### PAGE:
********************
EX-99.1 2 exhibit1.htm EX-99.1 EX-99.1

Exhibit 99.1
Form 8-K
January 26, 2006

Summary of Remarks for
The Laclede Group, Inc.
Annual Meeting of Shareholders
January 26, 2006

Barry C. Cooper, the Chief Financial Officer of The Laclede Group, gave a brief report on the Company’s results for the first quarter of fiscal year 2006. His report follows:

The Laclede Group’s net income for the quarter that ended December 31, 2005 was $26.2 million, compared to $16.6 million for the same period last year, with a majority of the increase coming from The Laclede Group’s non-regulated subsidiaries and Laclede Gas’ off-system marketing efforts.

On an earnings-per-share basis, first quarter earnings for fiscal 2006 were $1.23, compared with $.79 during the same period last year.

The Laclede Group’s two principal nonregulated subsidiaries each generated increased period-to-period earnings. Laclede Energy Resources (LER), which offers natural gas commodity services to industrial and commercial customers throughout the Midwest, including the St. Louis area, reported earnings that were $4.0 million more than in the same period last year. LER’s earnings improved as a result of increased margins caused by higher price volatility and regional supply/demand imbalances due to the recent hurricanes, as well as higher wholesale sales volumes.

SM&P Utility Resources, Inc., an underground facility locating and marking service business, earned $.3 million more during this year’s first quarter than in the first quarter of last year. SM&P continues to attain new business in existing markets.

Total earnings for Laclede Gas Company, Missouri’s largest natural gas distribution utility, improved by approximately $5.1 million this year over the first quarter of fiscal 2005.

However, the increase at Laclede Gas resulted primarily from the sale of natural gas to entities outside its traditional service area, as opposed to sales of gas to its ratepayers. The net benefit of rate changes applicable to the regulated service area implemented October 1, 2005, and higher sales volumes resulting from weather that was colder than last year also contributed to the increase.

Such benefits were partially offset by the effect of higher operating expenses this year and the negative impacts of record high wholesale natural gas prices.
********************
### PROBLEM SET:
1) State whether each statement agrees with the shareholder meeting summary, answering yes or no and quoting the deciding words: (a) net income for the quarter that ended December 31, 2005 was $26.2 million; (b) SM&P Utility Resources earned $4.0 million more than in the first quarter of last year; (c) the earnings increase at Laclede Gas came mainly from sales of gas to its ratepayers.
2) Duplicate the shareholder meeting summary word for word from "SM&P Utility Resources, Inc., an" to "to the increase.".
The entries that follow are separate material and have no connection to the shareholder meeting summary.

### ENTRIES SUPPLIED:
********************
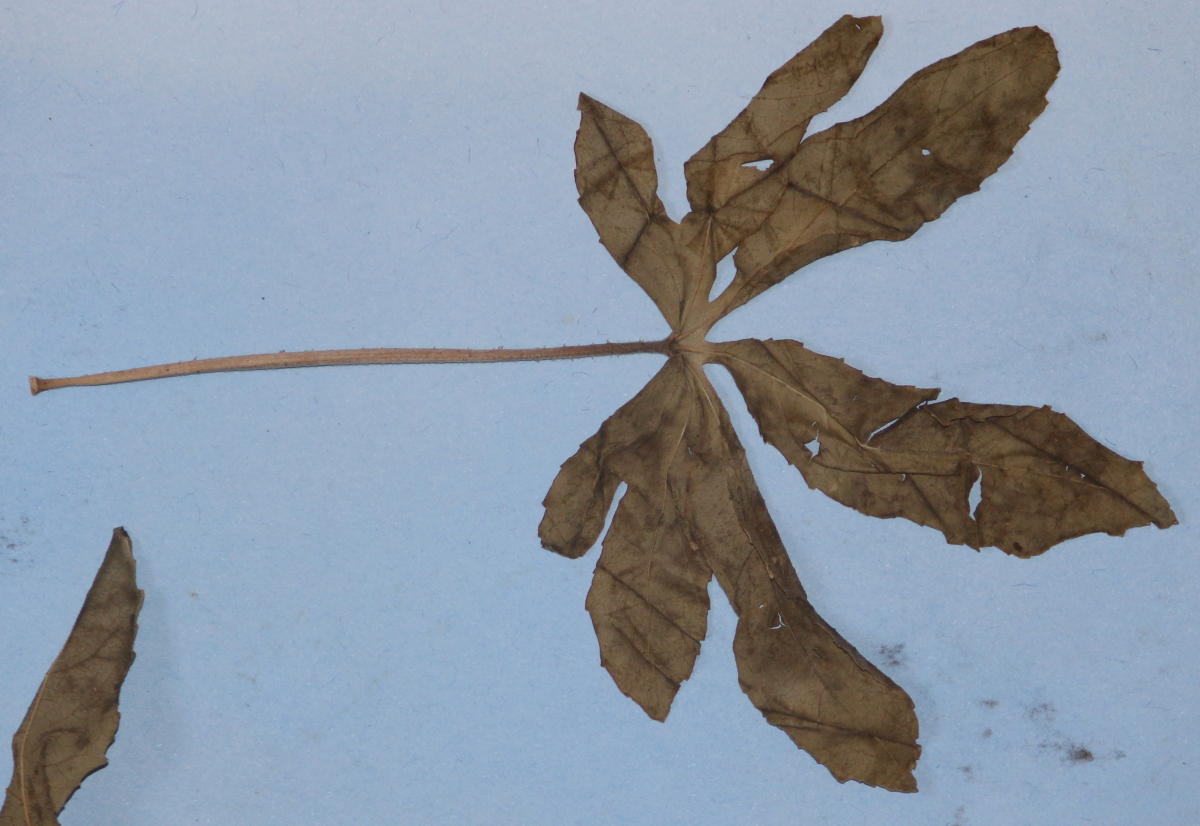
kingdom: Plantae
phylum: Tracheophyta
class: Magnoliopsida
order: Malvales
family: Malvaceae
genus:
********************
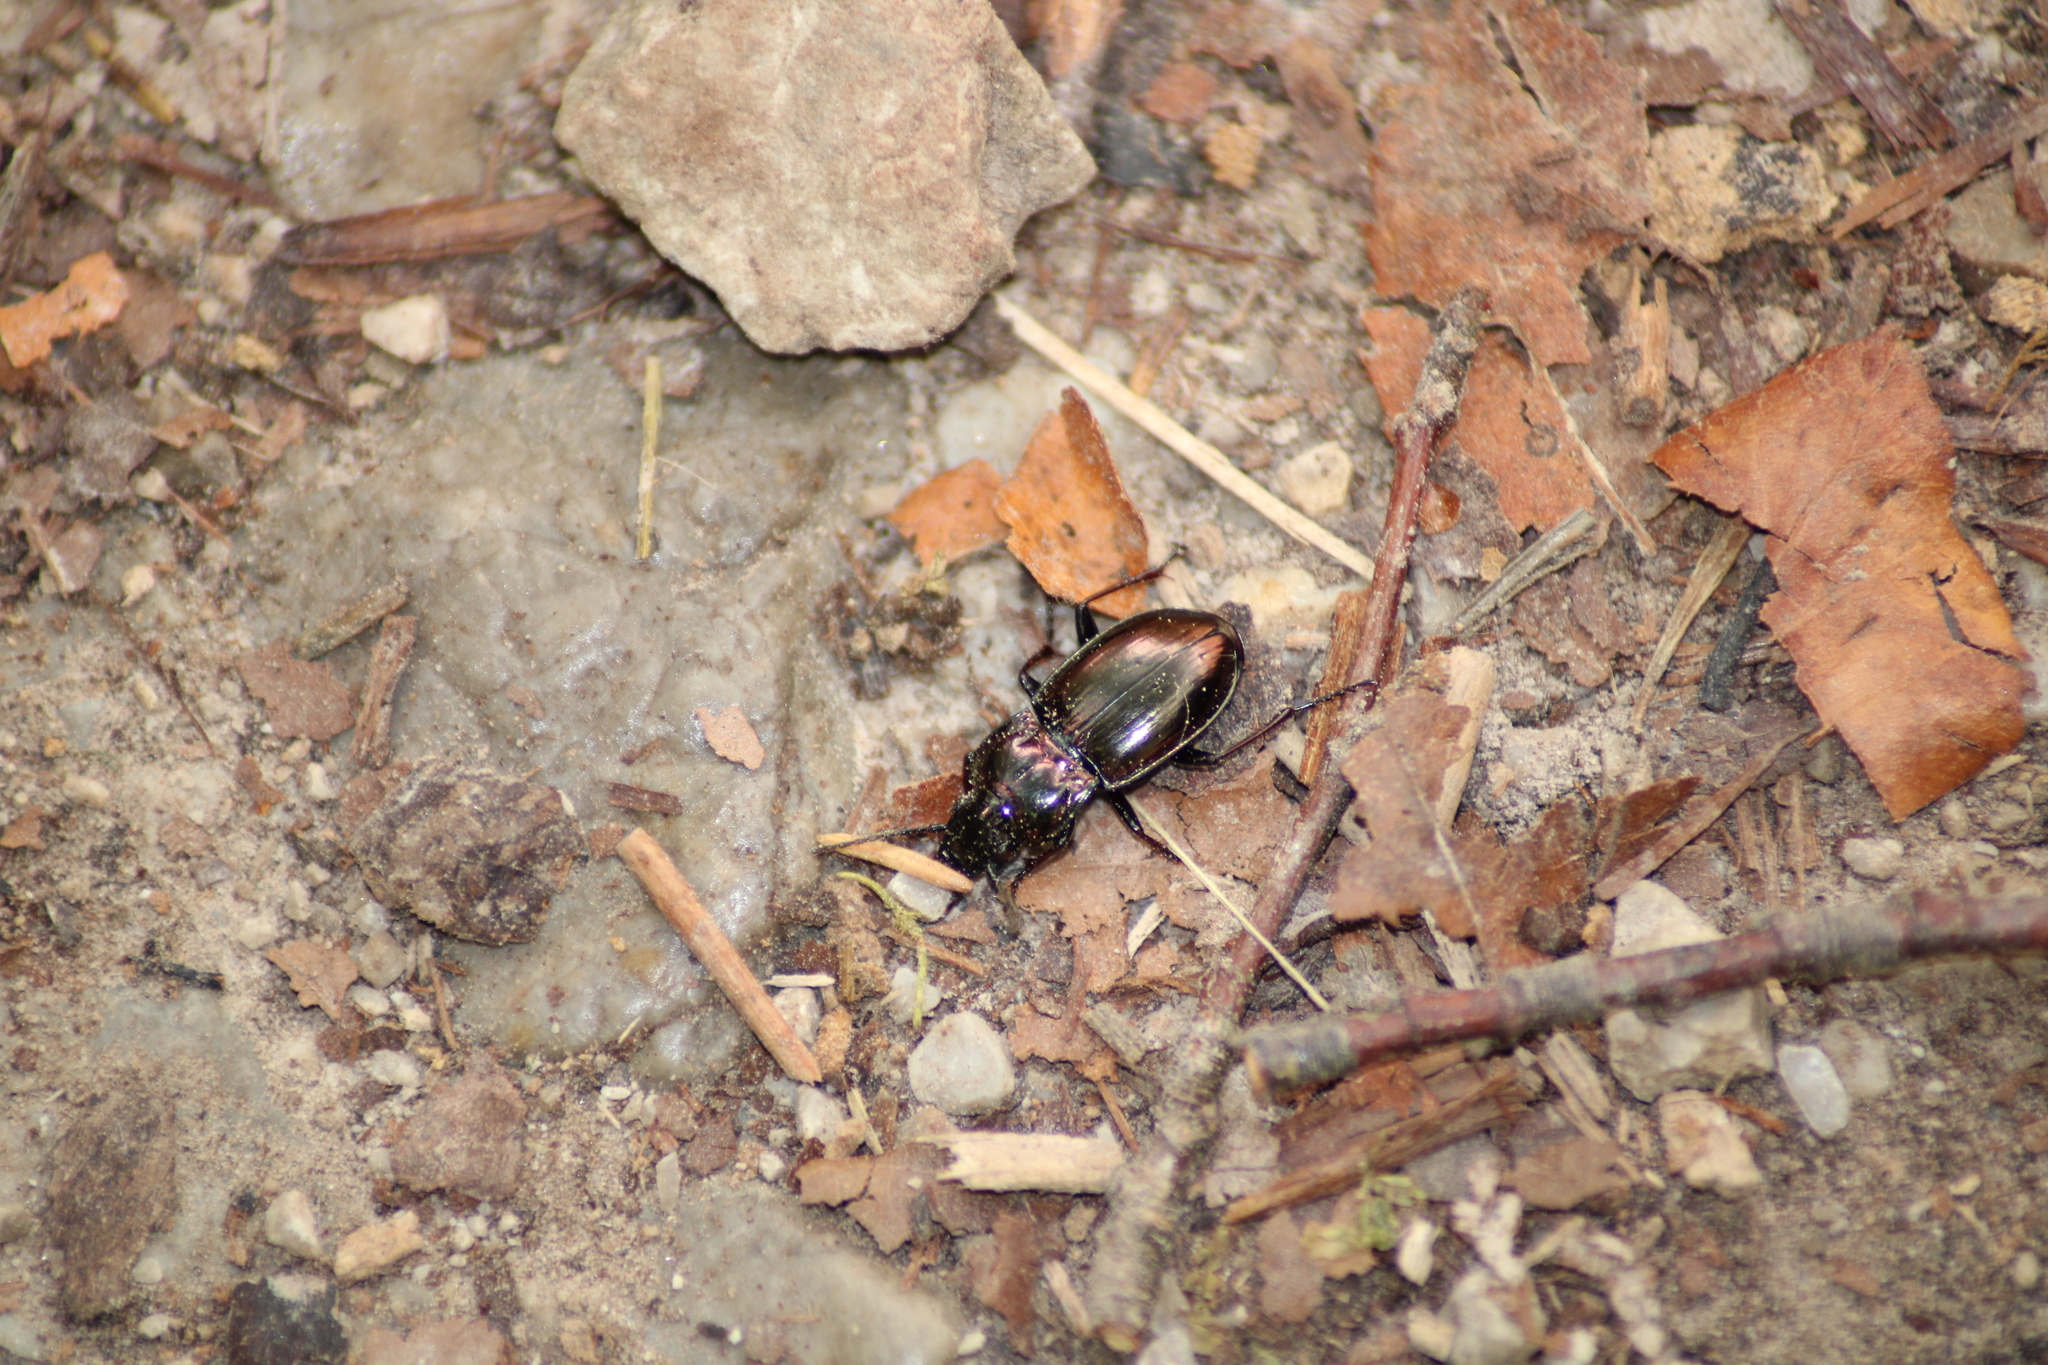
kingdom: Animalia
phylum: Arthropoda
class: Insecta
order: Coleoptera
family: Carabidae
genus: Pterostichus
********************
### RESPONSES FOR EACH TASK:
1)
(a) Yes: "The Laclede Group’s net income for the quarter that ended December 31, 2005 was $26.2 million"
(b) No: "earned $.3 million more during this year’s first quarter than in the first quarter of last year"
(c) No: "the increase at Laclede Gas resulted primarily from the sale of natural gas to entities outside its traditional service area, as opposed to sales of gas to its ratepayers"

2)
SM&P Utility Resources, Inc., an underground facility locating and marking service business, earned $.3 million more during this year’s first quarter than in the first quarter of last year. SM&P continues to attain new business in existing markets.

Total earnings for Laclede Gas Company, Missouri’s largest natural gas distribution utility, improved by approximately $5.1 million this year over the first quarter of fiscal 2005.

However, the increase at Laclede Gas resulted primarily from the sale of natural gas to entities outside its traditional service area, as opposed to sales of gas to its ratepayers. The net benefit of rate changes applicable to the regulated service area implemented October 1, 2005, and higher sales volumes resulting from weather that was colder than last year also contributed to the increase.